第8章 脉案 他们是想活活饿死她

这个夜晚苏家上下都注定难以安眠,楚毅走后苏常安和魏氏便关起门吵了起来,最后险些动了手。

苏常安怨魏氏不尽责,连苏锦瑶何时留下旧疾都不知道。

魏氏刚才就憋着火,此时楚毅走了,哪里还忍得住,还嘴道:“你这个亲爹都不知道的事情,到怪起我这个继母来了?”

苏常安一噎,方才因楚毅的质问而涨红的脸色更难看了。

“府里的庶务都是交给你打理的!孩子们也都是你在照顾!这若换做锦纹他们生病,别说是几年了,只怕都不等第二天,你就知道了!”

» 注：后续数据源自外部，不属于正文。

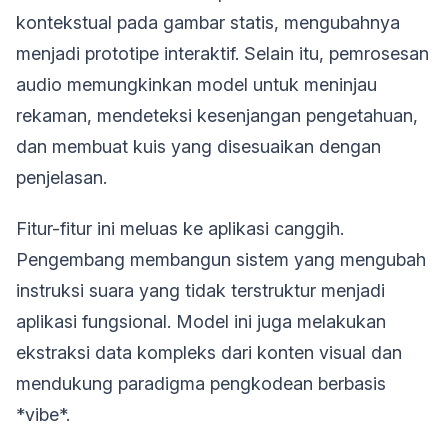
kontekstual pada gambar statis, mengubahnya
menjadi prototipe interaktif. Selain itu, pemrosesan
audio memungkinkan model untuk meninjau
rekaman, mendeteksi kesenjangan pengetahuan,
dan membuat kuis yang disesuaikan dengan
penjelasan.
Fitur-fitur ini meluas ke aplikasi canggih.
Pengembang membangun sistem yang mengubah
instruksi suara yang tidak terstruktur menjadi
aplikasi fungsional. Model ini juga melakukan
ekstraksi data kompleks dari konten visual dan
mendukung paradigma pengkodean berbasis
*vibe*.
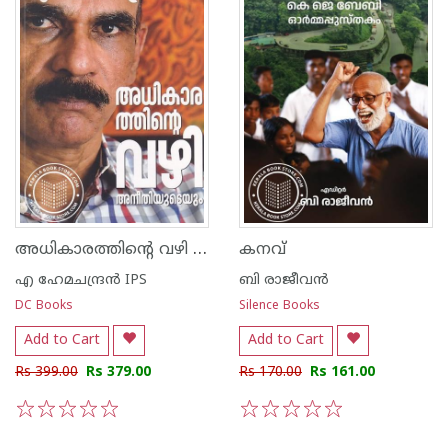
അധികാരത്തിന്റെ വഴി അനീതിയുടെയും
കനവ്
എ ഹേമചന്ദ്രന്‍ IPS
ബി രാജീവന്‍
DC Books
Silence Books
Add to Cart
Add to Cart
Rs 399.00
Rs 379.00
Rs 170.00
Rs 161.00
1
2
3
4
5
1
2
3
4
5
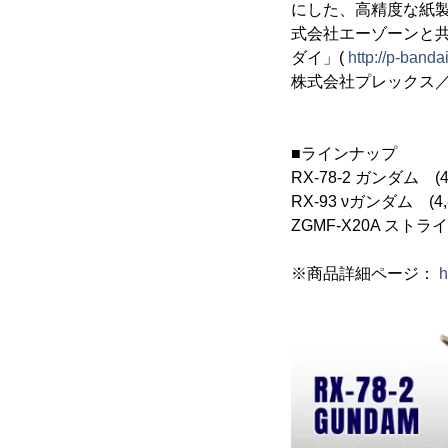
にした、高精度な紙製立体パ
式会社エーゾーンと
ダイ」(
http://p-bandai
株式会社プレックス／
■ラインナップ
RX-78-2 ガンダム 
RX-93 νガンダム (
ZGMF-X20A スト
※商品詳細ページ：
h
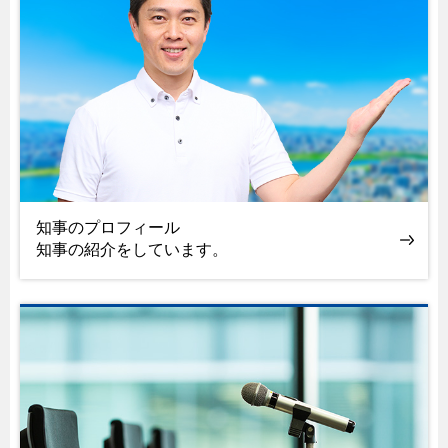
知事のプロフィール
知事の紹介をしています。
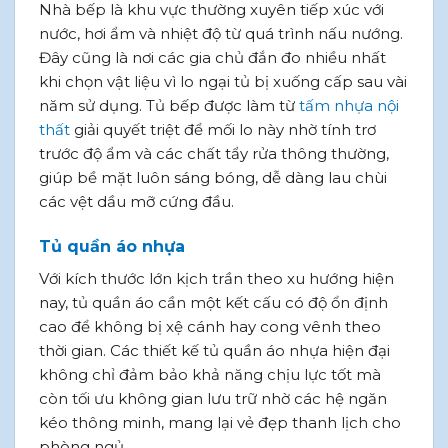
Nhà bếp là khu vực thường xuyên tiếp xúc với
nước, hơi ẩm và nhiệt độ từ quá trình nấu nướng.
Đây cũng là nơi các gia chủ đắn đo nhiều nhất
khi chọn vật liệu vì lo ngại tủ bị xuống cấp sau vài
năm sử dụng. Tủ bếp được làm từ
tấm nhựa nội
thất
giải quyết triệt để mối lo này nhờ tính trơ
trước độ ẩm và các chất tẩy rửa thông thường,
giúp bề mặt luôn sáng bóng, dễ dàng lau chùi
các vệt dầu mỡ cứng đầu.
Tủ quần áo nhựa
Với kích thước lớn kịch trần theo xu hướng hiện
nay, tủ quần áo cần một kết cấu có độ ổn định
cao để không bị xệ cánh hay cong vênh theo
thời gian. Các thiết kế tủ quần áo nhựa hiện đại
không chỉ đảm bảo khả năng chịu lực tốt mà
còn tối ưu không gian lưu trữ nhờ các hệ ngăn
kéo thông minh, mang lại vẻ đẹp thanh lịch cho
phòng ngủ.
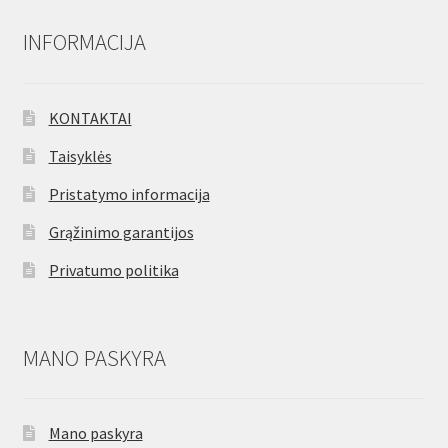
INFORMACIJA
KONTAKTAI
Taisyklės
Pristatymo informacija
Grąžinimo garantijos
Privatumo politika
MANO PASKYRA
Mano paskyra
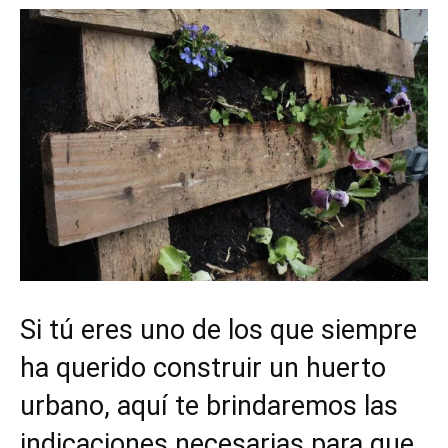
Si tú eres uno de los que siempre
ha querido construir un huerto
urbano, aquí te brindaremos las
indicaciones necesarias para que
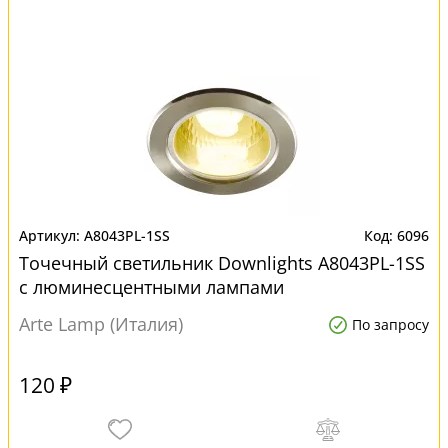
A8043PL-1SS
6096
Точечный светильник Downlights A8043PL-1SS
с люминесцентными лампами
Arte Lamp (Италия)
По запросу
120 ₽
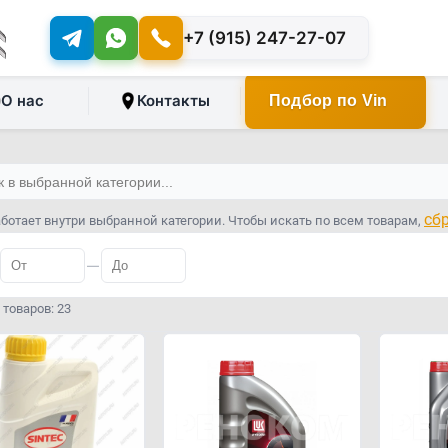
+7 (915) 247-27-07
О нас
Контакты
Подбор по Vin
сб
ботает внутри выбранной категории. Чтобы искать по всем товарам,
—
товаров: 23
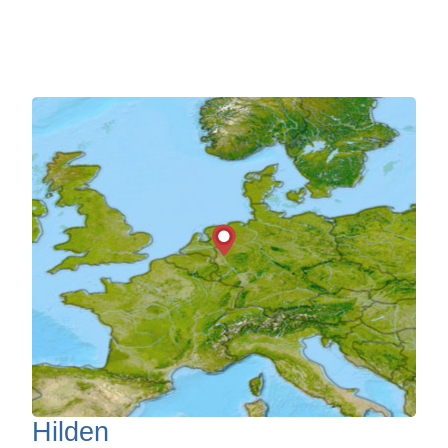
Hilden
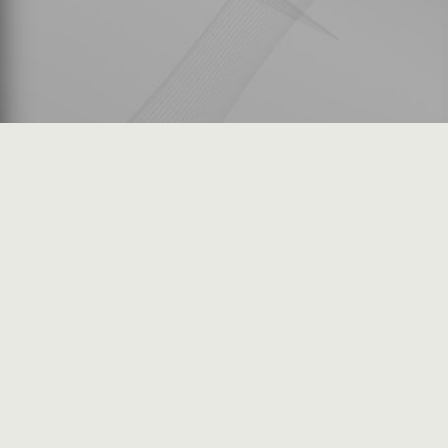
شكاوى المستثمرين
فرص عمل في السوق
خريطة الموقع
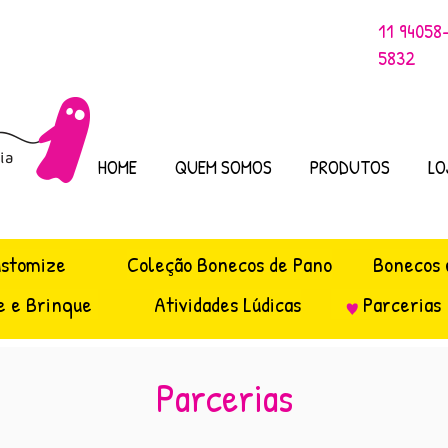
11 94058
5832
HOME
QUEM SOMOS
PRODUTOS
LO
ustomize
Coleção Bonecos de Pano
Bonecos 
e e Brinque
Atividades Lúdicas
Parcerias
Parcerias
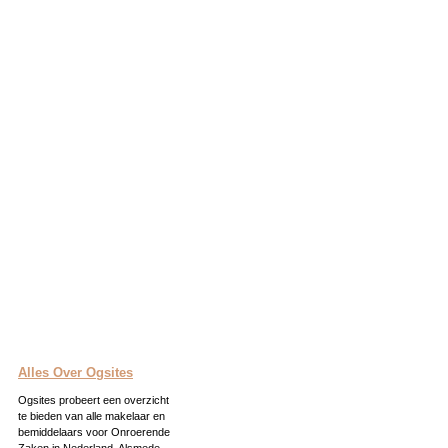
Alles Over Ogsites
Ogsites probeert een overzicht
te bieden van alle makelaar en
bemiddelaars voor Onroerende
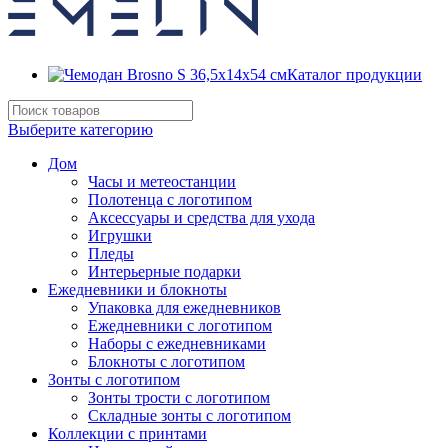
Каталог продукции
Выберите категорию
Дом
Часы и метеостанции
Полотенца с логотипом
Аксессуары и средства для ухода
Игрушки
Пледы
Интерьерные подарки
Ежедневники и блокноты
Упаковка для ежедневников
Ежедневники с логотипом
Наборы с ежедневниками
Блокноты с логотипом
Зонты с логотипом
Зонты трости с логотипом
Складные зонты с логотипом
Коллекции с принтами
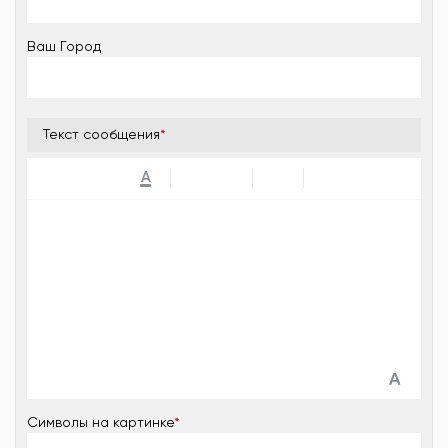
Ваш Город
Текст сообщения
*
A
Символы на картинке
*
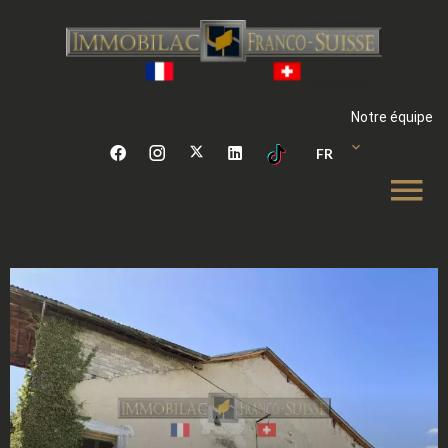
Notre équipe
FR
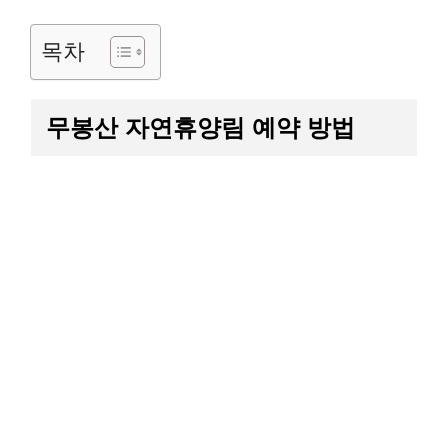
목차
무봉산 자연휴양림 예약 방법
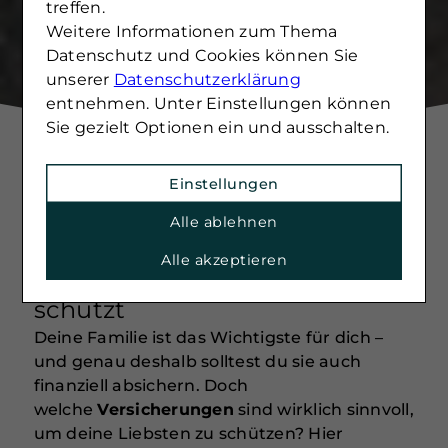
treffen.
Weitere Informationen zum Thema
Datenschutz und Cookies können Sie
unserer
Datenschutzerklärung
entnehmen. Unter Einstellungen können
Sie gezielt Optionen ein und ausschalten.
Einstellungen
Alle ablehnen
Familien absichern: Wie du
Alle akzeptieren
deine Liebsten finanziell
schützt
Deine Familie ist das Wichtigste für dich –
und genau deshalb solltest du sie auch
finanziell absichern. Doch
welche
Versicherungen
sind wirklich sinnvoll,
um deine Liebsten zu schützen? Hier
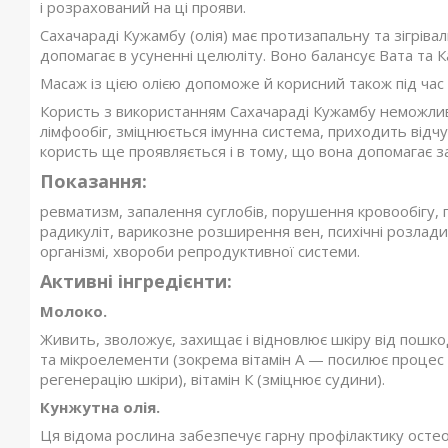
і розрахований на ці прояви.
Сахачараді Кужамбу (олія) має протизапальну та зігріва
допомагає в усуненні целюліту. Воно балансує Вата та К
Масаж із цією олією допоможе й корисний також під час в
Користь з використанням Сахачараді Кужамбу неможливо
лімфообіг, зміцнюється імунна система, приходить відч
користь ще проявляється і в тому, що вона допомагає з
Показання:
ревматизм, запалення суглобів, порушення кровообігу, п
радикуліт, варикозне розширення вен, психічні розлади
організмі, хвороби репродуктивної системи.
Активні інгредієнти:
Молоко.
Живить, зволожує, захищає і відновлює шкіру від пошкод
та мікроелементи (зокрема вітамін А — посилює процес с
регенерацію шкіри), вітамін К (зміцнює судини).
Кунжутна олія.
Ця відома рослина забезпечує гарну профілактику остео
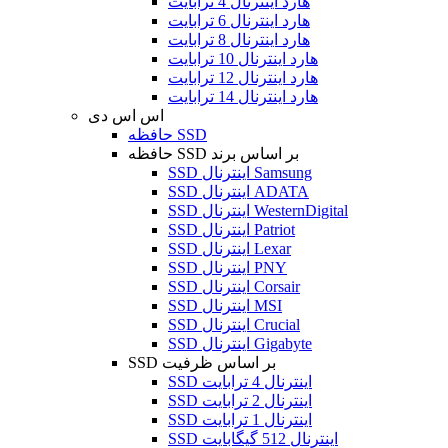
هارد اینترنال 4 ترابایت
هارد اینترنال 6 ترابایت
هارد اینترنال 8 ترابایت
هارد اینترنال 10 ترابایت
هارد اینترنال 12 ترابایت
هارد اینترنال 14 ترابایت
اس اس دی
حافظه SSD
حافظه SSD بر اساس برند
SSD اینترنال Samsung
SSD اینترنال ADATA
SSD اینترنال WesternDigital
SSD اینترنال Patriot
SSD اینترنال Lexar
SSD اینترنال PNY
SSD اینترنال Corsair
SSD اینترنال MSI
SSD اینترنال Crucial
SSD اینترنال Gigabyte
SSD بر اساس ظرفیت
SSD اینترنال 4 ترابایت
SSD اینترنال 2 ترابایت
SSD اینترنال 1 ترابایت
SSD اینترنال 512 گیگابایت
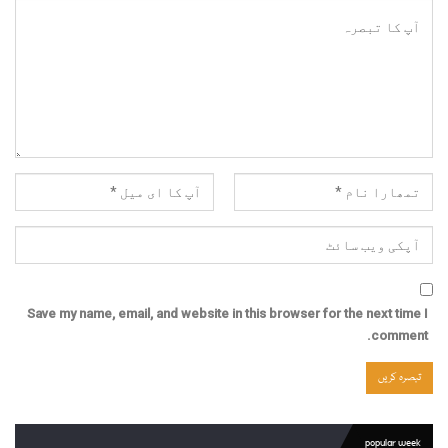
Save my name, email, and website in this browser for the next time I
comment.
popular week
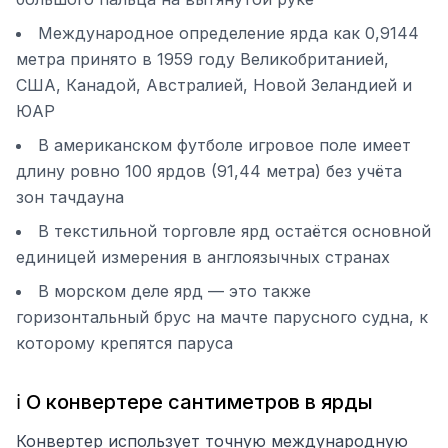
Международное определение ярда как 0,9144
метра принято в 1959 году Великобританией,
США, Канадой, Австралией, Новой Зеландией и
ЮАР
В американском футболе игровое поле имеет
длину ровно 100 ярдов (91,44 метра) без учёта
зон тачдауна
В текстильной торговле ярд остаётся основной
единицей измерения в англоязычных странах
В морском деле ярд — это также
горизонтальный брус на мачте парусного судна, к
которому крепятся паруса
ℹ️ О конвертере сантиметров в ярды
Конвертер использует точную международную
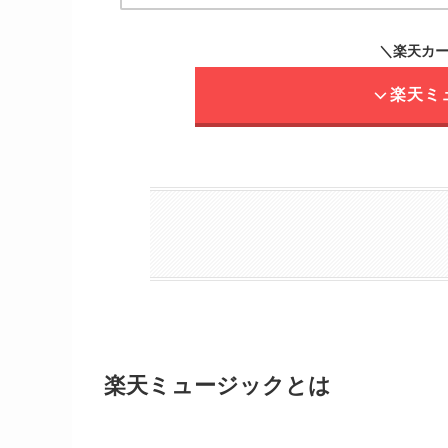
＼楽天カー
楽天ミ
楽天ミュージックとは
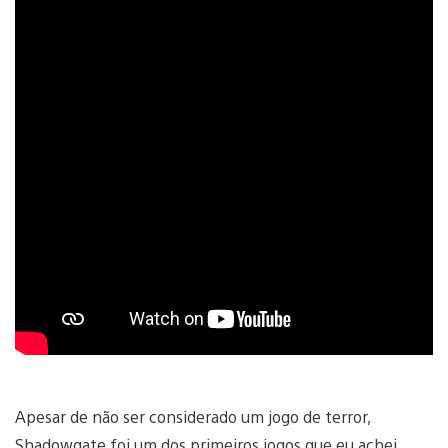
Apesar de não ser considerado um jogo de terror,
Shadowgate foi um dos primeiros jogos que eu achei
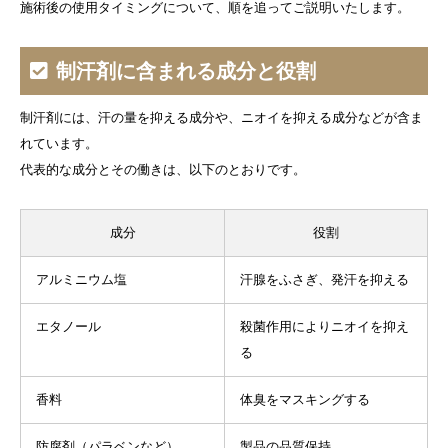
施術後の使用タイミングについて、順を追ってご説明いたします。
制汗剤に含まれる成分と役割
制汗剤には、汗の量を抑える成分や、ニオイを抑える成分などが含ま
れています。
代表的な成分とその働きは、以下のとおりです。
成分
役割
アルミニウム塩
汗腺をふさぎ、発汗を抑える
エタノール
殺菌作用によりニオイを抑え
る
香料
体臭をマスキングする
防腐剤（パラベンなど）
製品の品質保持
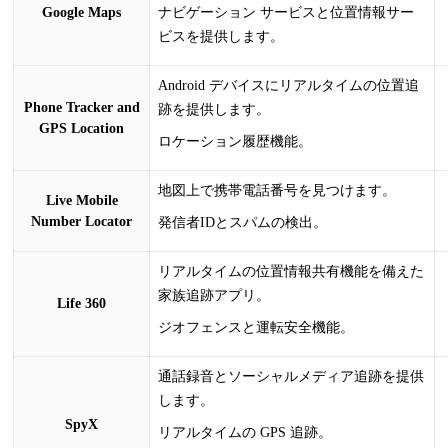
Google Maps
ナビゲーション サービスと位置情報サー
ビスを提供します。
Android デバイスにリアルタイムの位置追
Phone Tracker and
跡を提供します。
GPS Location
ロケーション履歴機能。
地図上で携帯電話番号を見つけます。
Live Mobile
Number Locator
発信者IDとスパムの検出。
リアルタイムの位置情報共有機能を備えた
家族追跡アプリ。
Life 360
ジオフェンスと運転安全機能。
通話録音とソーシャルメディア追跡を提供
します。
SpyX
リアルタイムの GPS 追跡。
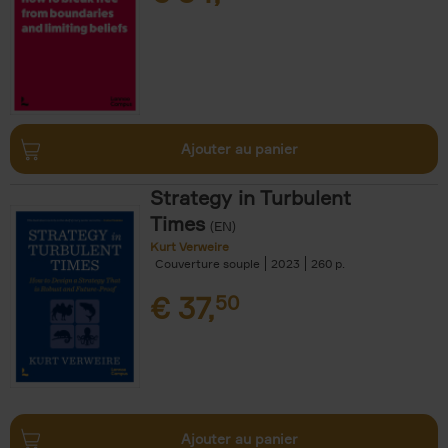
Ajouter au panier
Strategy in Turbulent
Times
(EN)
Kurt Verweire
Couverture souple
2023
260
€
37,
50
Ajouter au panier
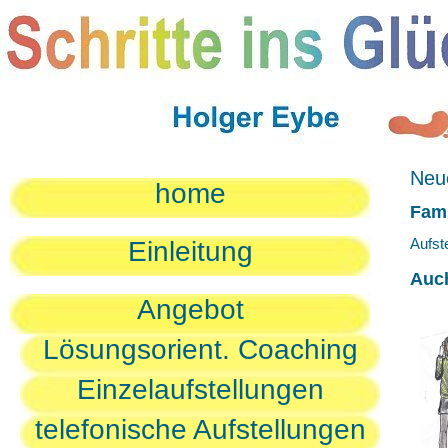
Neue
home
Fami
Aufst
Einleitung
Auc
Angebot
Lösungsorient. Coaching
Einzelaufstellungen
telefonische Aufstellungen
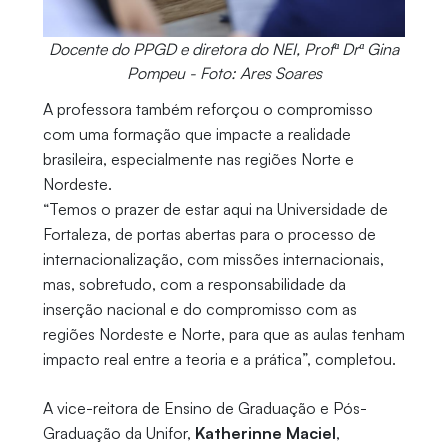
Docente do PPGD e diretora do NEI, Profª Drª Gina
Pompeu - Foto: Ares Soares
A professora também reforçou o compromisso
com uma formação que impacte a realidade
brasileira, especialmente nas regiões Norte e
Nordeste.
“Temos o prazer de estar aqui na Universidade de
Fortaleza, de portas abertas para o processo de
internacionalização, com missões internacionais,
mas, sobretudo, com a responsabilidade da
inserção nacional e do compromisso com as
regiões Nordeste e Norte, para que as aulas tenham
impacto real entre a teoria e a prática”, completou.
A vice-reitora de Ensino de Graduação e Pós-
Graduação da Unifor,
Katherinne Maciel
,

“对!锦纹他们是我亲生的,我就是偏心他们怎么了?当初苏锦瑶被你捧在手心里宠的无法无天的时候,锦纹锦颐他们过的是什么日子?我现在……”

“够了!”苏常安怒声打断,“这些话你还要说到什么时候?”

“我早些年是亏待了锦纹锦颐,但能弥补的我都弥补了,你还想要怎么样?”

“若不是你进门后一味偏袒他们两人,锦瑶会跟我闹成这样吗?你进门前明明答应过我好好跟她相处!好好待她的!”

“我没好好待她吗?我亏了她的吃还是亏了她的喝?”

魏氏梗着脖子反驳。

“我在她十三岁时进府,尽心尽力地打理着府中上上下下,从未因她不是我亲生的就亏待过她,可她呢?一天到晚端着大小姐的架子,对我不敬也就罢了,还处处压着锦纹锦颐一头,凭什么?秦氏的女儿是你苏家正经的嫡出小姐,难道我的女儿就不是了吗?”

“你与其在这怪我,不如怪你自己怎么教出这么个好女儿来,把她宠的无法无天!不讲规矩不敬长辈,只知道对家里予取予求!”

“苏家养她十几年,要什么给什么,一应衣食住行全都是最好的,到头来呢?她为了不进宫,竟跟家奴做出那等腌臜事来!毁了她自己的清誉不说,连锦纹锦颐的婚事都被她毁了!”

“对这样一个小娼妇,我……”

“住口!”

苏常安因这两个字勃然大怒。

“不许你这么说昭昭!昭昭她……她不是这样的!”

说到最后竟有些哽咽,脸上神情一时看不出是悲是怒。

“昭昭……她聪明伶俐,是丘老先生也夸过的。当初……”

他哽了半晌,后面的话说不出来,最后指着魏氏的鼻子道:“都怨你!楚军进京前我就说要把昭昭接回来,偏你不同意!若是当时就把她接回府了,如今又怎会有这么多麻烦?”

当初楚军一路势如破竹地攻入大梁腹地,身在梁京的苏家虽被困在这里走不了,但要接苏锦瑶回来还是没问题的。

归元山上的元清观虽僻静,少有人打扰,但终究是在山林里。苏常安怕有军匪流寇前往,对苏锦瑶不利,便想把她接回来。想着哪怕是死,好歹一家人也死在一起,不至于让往日最宠爱的这个女儿成了孤魂野鬼。

可魏氏不同意,说传闻中楚军令行禁止,不会随意杀人。就算来日京城被攻破了,他们一家也不一定就会死。

京城的人好不容易才不大提起苏锦瑶了,几乎忘了苏家还有这么个人,若此时把她接回来,就算等将来平安了将她重新送走,也会让那些高官权贵豪门世家又想起七年前的往事,想起他们苏家出了这么个不贞不洁的女子。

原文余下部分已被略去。